From the Society of Gynecologic Oncologists’ annual meeting on Women’s Cancer, San Francisco, CA—
Many doctors go into medicine because they get satisfaction from helping people get well. I’m covering my first big cancer meeting, and I’ve concluded that there is an additional well of optimism and strength in people who go into oncology that keeps them going when they know that many of their patients are likely to die, no matter what they do.
I wasn’t sure what to expect from oncologists, but I was encouraged to see that they were so upbeat. I’m an optimistic by nature myself, but I think it must be hard to stay positive when you are measuring success in terms of months of life.

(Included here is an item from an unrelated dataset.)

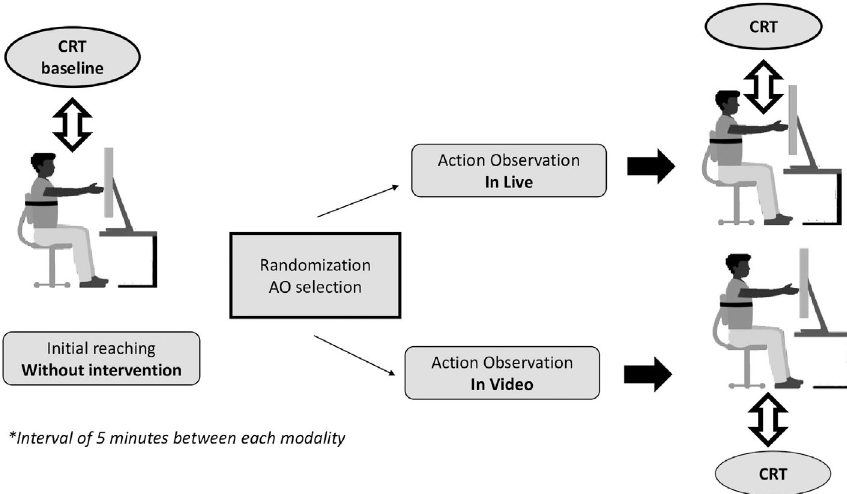
Figure 1 - Study design; Legends: CRT = choice reaction time; AO =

Yet somehow the oncologists find the positive, and they aren’t giving up. Many of the major oral presentations were given by young physicians (about half of whom were women) and I can’t really put my finger on it, but the overall vibe I got was that if you are an oncologist, you are an incurable optimist. This morning, the Society of Gynecologic Oncologists awarded Dr. Elizabeth Swisher the GCF/Margaret Greenfield/Carmel Cohen, MD “Excellence in Ovarian Cancer Research Prize.”
When Dr. Swisher graciously accepted the award, she put up a picture of a relatively young woman named Wendy, smiling in sunglasses and cycling gear. Wendy had lost her battle with cancer, but Dr. Swisher dedicated the award to her, citing Wendy’s positive attitude and participation in cancer research, and mentioning how Wendy’s cancer treatments that she had allowed her more time with her sons that she might otherwise have had.
I don’t know any more details about this patient, but I think she is probably a reasonable snapshot of what helps fuel the incurable optimism of oncologists. Based on the research I’ve seen at this meeting, I believe that there will be more and better cures for cancer in the future. What can I say? I’m an optimist.